CEOs and executives have understood for a long time that a company’s brand is important and goes way beyond just a logo and tagline. But questions about the actual value of the brand have often relegated this vital asset to a fuzzy, feel-good, slightly nebulous item that rarely gets the executive attention it deserves.
It turns out that companies can determine how much a brand is worth. We’ve seen this most recently in the bidding war breaking out for Steinway, which is a brand that transcends time and technology. It has legendary cache, in a way that fabled brands like Kodak or Polaroid did not. We know that strong brands with good reputations have 31% better total return to shareholders than the MSCI World average....
Via Jeff Domansky
I think getting a good brand to your name/company is so important. I think that this is really the only true difference between your coffee shop and the coffee shop around the corner or that soap over this soap. The coffee may be exactly the same and the cafe have the exact same menu, however the brand is what will bring the consumer in and keep them coming back. Just like Starbucks, in my opinion the coffee it self is actually pretty rubbish same goes for the food (also over priced) compered with most cafes in auckland there are hundreds of nice and better options, yet I will still go there over the next door cafe purely because of the brand.

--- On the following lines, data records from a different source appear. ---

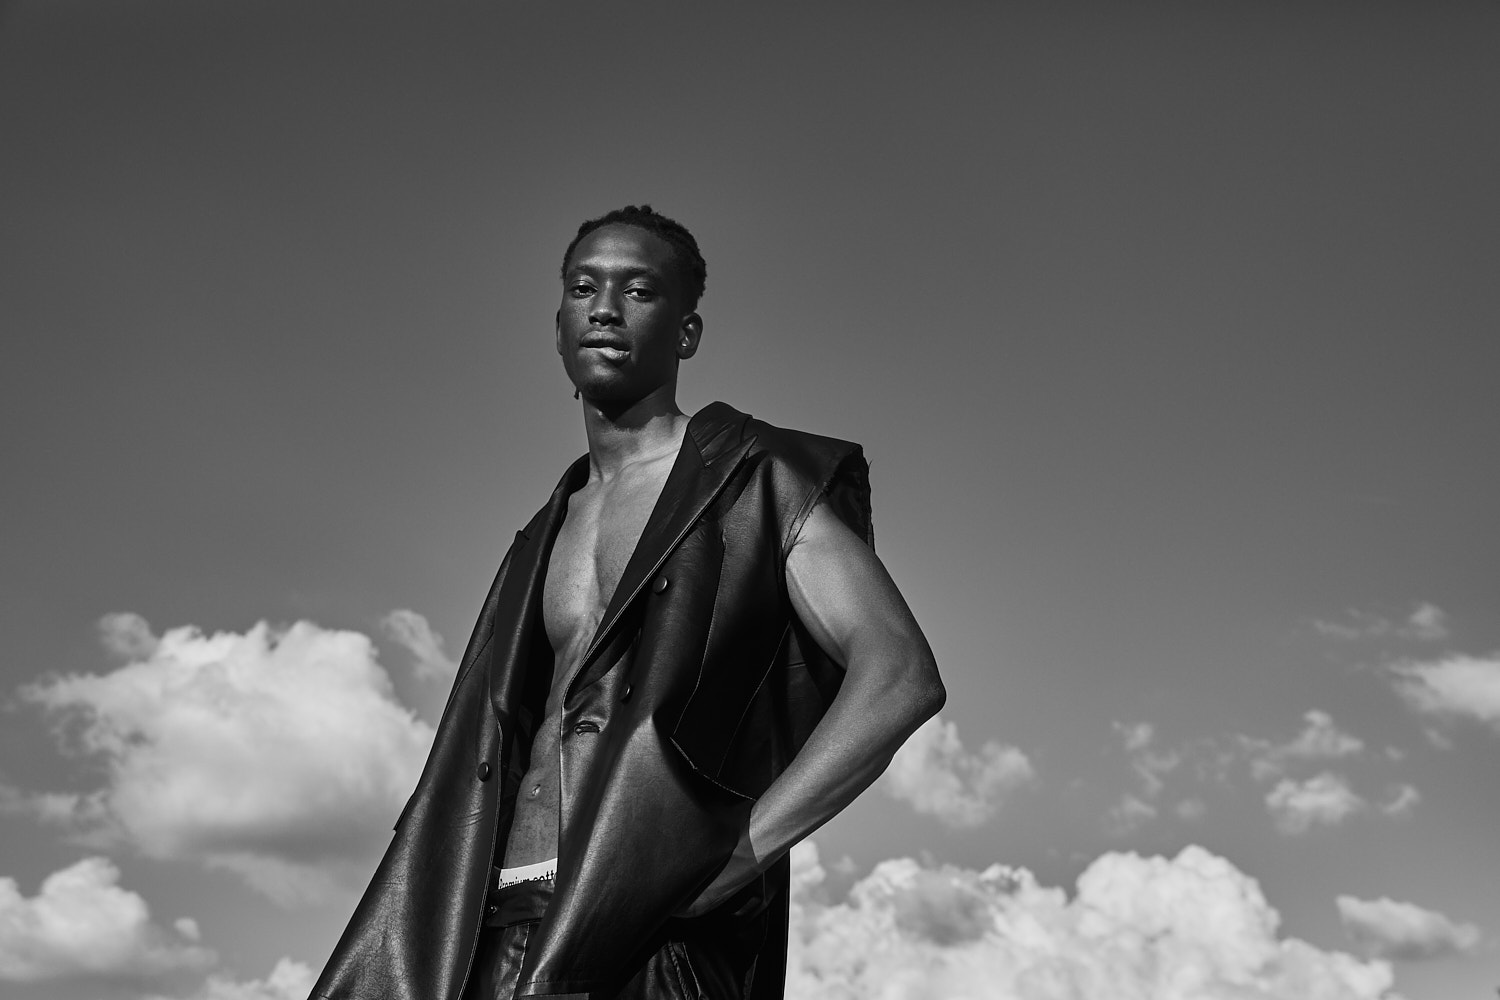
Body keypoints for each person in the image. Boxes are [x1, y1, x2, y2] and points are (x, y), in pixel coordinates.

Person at [310, 205, 945, 1000]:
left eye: (638, 290)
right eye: (584, 288)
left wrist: (740, 854)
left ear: (687, 332)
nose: (604, 308)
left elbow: (900, 676)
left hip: (648, 930)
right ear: (559, 324)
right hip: (492, 925)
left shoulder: (754, 477)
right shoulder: (546, 529)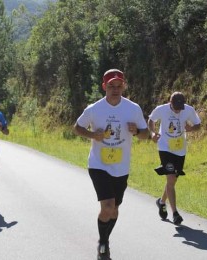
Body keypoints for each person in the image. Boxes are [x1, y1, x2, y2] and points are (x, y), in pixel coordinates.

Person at [73, 69, 149, 260]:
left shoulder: (133, 108)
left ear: (124, 86)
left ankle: (104, 239)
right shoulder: (94, 109)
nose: (115, 89)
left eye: (119, 85)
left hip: (121, 166)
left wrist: (136, 131)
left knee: (114, 209)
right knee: (107, 206)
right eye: (111, 86)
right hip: (99, 164)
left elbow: (145, 134)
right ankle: (103, 243)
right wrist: (93, 135)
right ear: (104, 86)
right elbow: (77, 127)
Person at [148, 91, 201, 225]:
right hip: (165, 147)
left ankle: (161, 202)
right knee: (170, 178)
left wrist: (191, 128)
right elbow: (151, 120)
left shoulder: (188, 110)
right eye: (175, 107)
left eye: (180, 107)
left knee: (172, 181)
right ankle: (175, 213)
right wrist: (153, 133)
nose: (178, 110)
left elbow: (198, 125)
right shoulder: (161, 109)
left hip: (180, 149)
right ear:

I also think this is where it is going to become a lot harder for companies and products to create this brand when they have to rely solely on digital media to do so. As I beleve the strongest brands are formed thru a tactile encounter with the product by actually going into the shop or business and experiencing it for your self. This becomes much harder when it is only on a screen with a million other distraction as well as sitting anywhere doing so in a very uncontrolled environment.